* _Page excerpt_:
[Start of section]

On 06/10/2011 04:57 AM, Joey Echeverria wrote:
Hi On,

The namenode stores the full filesystem image in memory. Looking at
your stats, you have ~30 million files/directories and ~47 million
blocks. That means that on average, each of your files is only ~1.4
blocks in size.  One way to lower the pressure on the namenode would
be to store fewer, larger files. If you're able to concatenate files
and still parse them, great. Otherwise, Hadoop provides a couple of
container file formats that might help.

SequenceFiles are Hadoop specific binary files that store key/value
pairs. If your data fits that model, you can convert the data into
SequenceFiles when you write it to HDFS, including data from multiple
input files in a single SequenceFile. Here is a simple example of
using the SequenceFile API:

http://programmer-land.blogspot.com/2009/04/hadoop-sequence-files.html

Another options are Hadoop Archive files (HARs). A HAR file lets you
combine multiple smaller files into a virtual filesystem. Here are
some links with details on HARs:

http://developer.yahoo.com/blogs/hadoop/posts/2010/07/hadoop_archive_file_compaction/
http://hadoop.apache.org/mapreduce/docs/current/hadoop_archives.html

If you're able to use any of these techniques to grow your average
file size, then you can also save memory by increasing the block size.
The default block size is 64MB, most clusters I've been exposed to run
at 128MB.

[End of section]

* _Data supplied_:
[Start of section]

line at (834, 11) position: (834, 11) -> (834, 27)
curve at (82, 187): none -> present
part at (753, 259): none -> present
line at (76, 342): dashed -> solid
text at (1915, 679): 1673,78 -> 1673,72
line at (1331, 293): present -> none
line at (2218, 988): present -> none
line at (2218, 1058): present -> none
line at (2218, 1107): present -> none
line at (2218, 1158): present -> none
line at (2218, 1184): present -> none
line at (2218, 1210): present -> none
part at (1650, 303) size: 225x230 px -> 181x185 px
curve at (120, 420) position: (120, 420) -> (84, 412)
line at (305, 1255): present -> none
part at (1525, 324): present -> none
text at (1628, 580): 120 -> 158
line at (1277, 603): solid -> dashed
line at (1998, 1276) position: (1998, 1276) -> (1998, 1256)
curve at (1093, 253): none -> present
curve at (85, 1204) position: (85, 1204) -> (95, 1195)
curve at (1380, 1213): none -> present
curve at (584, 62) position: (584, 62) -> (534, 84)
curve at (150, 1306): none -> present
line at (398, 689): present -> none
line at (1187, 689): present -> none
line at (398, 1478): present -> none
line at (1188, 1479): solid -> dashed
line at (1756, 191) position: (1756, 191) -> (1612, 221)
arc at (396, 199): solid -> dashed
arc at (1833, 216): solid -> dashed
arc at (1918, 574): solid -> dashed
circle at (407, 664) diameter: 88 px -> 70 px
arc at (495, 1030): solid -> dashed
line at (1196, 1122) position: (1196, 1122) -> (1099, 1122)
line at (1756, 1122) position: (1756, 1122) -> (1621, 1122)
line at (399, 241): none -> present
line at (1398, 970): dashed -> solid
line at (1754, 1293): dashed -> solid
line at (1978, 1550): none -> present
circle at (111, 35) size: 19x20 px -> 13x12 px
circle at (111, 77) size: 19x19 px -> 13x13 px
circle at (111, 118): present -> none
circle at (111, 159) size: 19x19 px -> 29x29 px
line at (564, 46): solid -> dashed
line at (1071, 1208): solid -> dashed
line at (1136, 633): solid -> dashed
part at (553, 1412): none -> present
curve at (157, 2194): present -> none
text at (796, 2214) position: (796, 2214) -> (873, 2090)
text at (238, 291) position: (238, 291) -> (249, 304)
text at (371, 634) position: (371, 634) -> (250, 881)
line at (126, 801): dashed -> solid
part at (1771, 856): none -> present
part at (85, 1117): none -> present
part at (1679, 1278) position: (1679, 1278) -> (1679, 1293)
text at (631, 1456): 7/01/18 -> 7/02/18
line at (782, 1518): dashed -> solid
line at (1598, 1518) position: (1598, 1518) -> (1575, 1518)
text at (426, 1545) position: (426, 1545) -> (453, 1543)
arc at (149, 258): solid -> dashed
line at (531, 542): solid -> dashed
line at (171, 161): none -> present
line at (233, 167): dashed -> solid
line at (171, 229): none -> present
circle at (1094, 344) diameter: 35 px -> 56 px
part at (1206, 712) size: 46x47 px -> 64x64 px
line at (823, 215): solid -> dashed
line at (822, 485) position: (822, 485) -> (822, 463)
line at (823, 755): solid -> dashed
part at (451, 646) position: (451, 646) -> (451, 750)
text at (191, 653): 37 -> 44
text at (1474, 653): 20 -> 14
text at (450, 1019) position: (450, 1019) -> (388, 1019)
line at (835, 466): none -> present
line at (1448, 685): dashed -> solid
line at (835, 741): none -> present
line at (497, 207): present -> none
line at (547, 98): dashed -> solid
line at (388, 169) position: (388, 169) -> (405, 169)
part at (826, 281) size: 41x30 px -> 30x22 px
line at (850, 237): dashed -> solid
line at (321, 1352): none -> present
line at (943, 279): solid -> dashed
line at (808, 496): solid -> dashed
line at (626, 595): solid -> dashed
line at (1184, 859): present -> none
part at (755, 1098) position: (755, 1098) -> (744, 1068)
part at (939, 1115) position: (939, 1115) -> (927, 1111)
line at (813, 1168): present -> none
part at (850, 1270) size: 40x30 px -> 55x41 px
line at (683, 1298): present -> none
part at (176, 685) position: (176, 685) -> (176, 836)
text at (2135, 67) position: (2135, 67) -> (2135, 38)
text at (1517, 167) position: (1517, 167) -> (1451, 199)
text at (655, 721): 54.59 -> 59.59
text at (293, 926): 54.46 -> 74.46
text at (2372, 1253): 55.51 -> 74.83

[End of section]

* _What is being asked_: Retype the passage of the namenode memory message between "On 06/10/2011 04:57" and "that might help.", inclusive. The rows play no part in what comes next.

* _Solved exercise_:
On 06/10/2011 04:57 AM, Joey Echeverria wrote:
Hi On,

The namenode stores the full filesystem image in memory. Looking at
your stats, you have ~30 million files/directories and ~47 million
blocks. That means that on average, each of your files is only ~1.4
blocks in size.  One way to lower the pressure on the namenode would
be to store fewer, larger files. If you're able to concatenate files
and still parse them, great. Otherwise, Hadoop provides a couple of
container file formats that might help.